Re: [Question] report a race condition between CPU hotplug state machine and hrtimer 'sched_cfs_period_timer' for cfs bandwidth throttling

From: Vincent Guittot
Date: Wed Jun 28 2023 - 08:36:22 EST


On Wed, 28 Jun 2023 at 14:03, Thomas Gleixner <tglx@xxxxxxxxxxxxx> wrote:
>
> On Tue, Jun 27 2023 at 18:46, Vincent Guittot wrote:
> > On Mon, 26 Jun 2023 at 10:23, Xiongfeng Wang <wangxiongfeng2@xxxxxxxxxx> wrote:
> >> > diff --cc kernel/sched/fair.c
> >> > index d9d6519fae01,bd6624353608..000000000000
> >> > --- a/kernel/sched/fair.c
> >> > +++ b/kernel/sched/fair.c
> >> > @@@ -5411,10 -5411,16 +5411,15 @@@ void start_cfs_bandwidth(struct cfs_ban
> >> > {
> >> > lockdep_assert_held(&cfs_b->lock);
> >> >
> >> > - if (cfs_b->period_active)
> >> > + if (cfs_b->period_active) {
> >> > + struct hrtimer_clock_base *clock_base = cfs_b->period_timer.base;
> >> > + int cpu = clock_base->cpu_base->cpu;
> >> > + if (!cpu_active(cpu) && cpu != smp_processor_id())
> >> > + hrtimer_start_expires(&cfs_b->period_timer,
> >> > HRTIMER_MODE_ABS_PINNED);
> >> > return;
> >> > + }
> >
> > I have been able to reproduce your problem and run your fix on top.
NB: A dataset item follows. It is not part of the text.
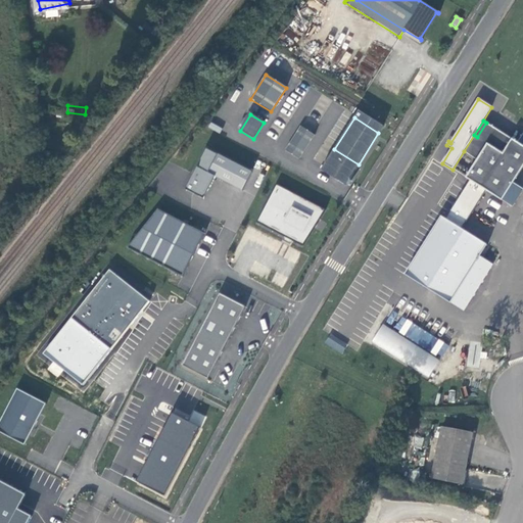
[(503,200),(514,183),(522,168),(522,133),(517,142),(486,123),(477,137),(474,135),(464,151),(477,159),(466,178),(470,180),(486,190),(503,200)]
I
> > still wonder if there is a
> > Could we have a helper from hrtimer to get the cpu of the clock_base ?
>
> No, because this is fundamentally wrong.
>
> If the CPU is on the way out, then the scheduler hotplug machinery
> has to handle the period timer so that the problem Xiongfeng analyzed
> does not happen in the first place.

But the hrtimer was enqueued before it starts to offline the cpu
Then, hrtimers_dead_cpu should take care of migrating the hrtimer out
of the outgoing cpu but :
- it must run on another target cpu to migrate the hrtimer.
- it runs in the context of the caller which can be throttled.

>
> sched_cpu_wait_empty() would be the obvious place to cleanup armed CFS
> timers, but let me look into whether we can migrate hrtimers early in
> general.

but for that we must check if the timer is enqueued on the outgoing
cpu and we then need to choose a target cpu

>
> Aside of that the above is wrong by itself.
>
> if (cfs_b->period_active)
> hrtimer_start_expires(&cfs_b->period_timer, HRTIMER_MODE_ABS_PINNED);
>
> This only ends up on the outgoing CPU if either:
>
> 1) The code runs on the outgoing CPU
>
> or
>
> 2) The hrtimer is concurrently executing the hrtimer callback on the
> outgoing CPU.
>
> So this:
>
> if (cfs_b->period_active) {
> struct hrtimer_clock_base *clock_base = cfs_b->period_timer.base;
> int cpu = clock_base->cpu_base->cpu;
>
> if (!cpu_active(cpu) && cpu != smp_processor_id())
> hrtimer_start_expires(&cfs_b->period_timer, HRTIMER_MODE_ABS_PINNED);
> return;
> }
>
> only works, if
>
> 1) The code runs _not_ on the outgoing CPU
>
> and
>
> 2) The hrtimer is _not_ concurrently executing the hrtimer callback on
> the outgoing CPU.
>
> If the callback is executing (it spins on cfs_b->lock), then the
> timer is requeued on the outgoing CPU. Not what you want, right?
>
> Plus accessing hrtimer->clock_base->cpu_base->cpu lockless is fragile at
> best.
>
> Thanks,
>
> tglx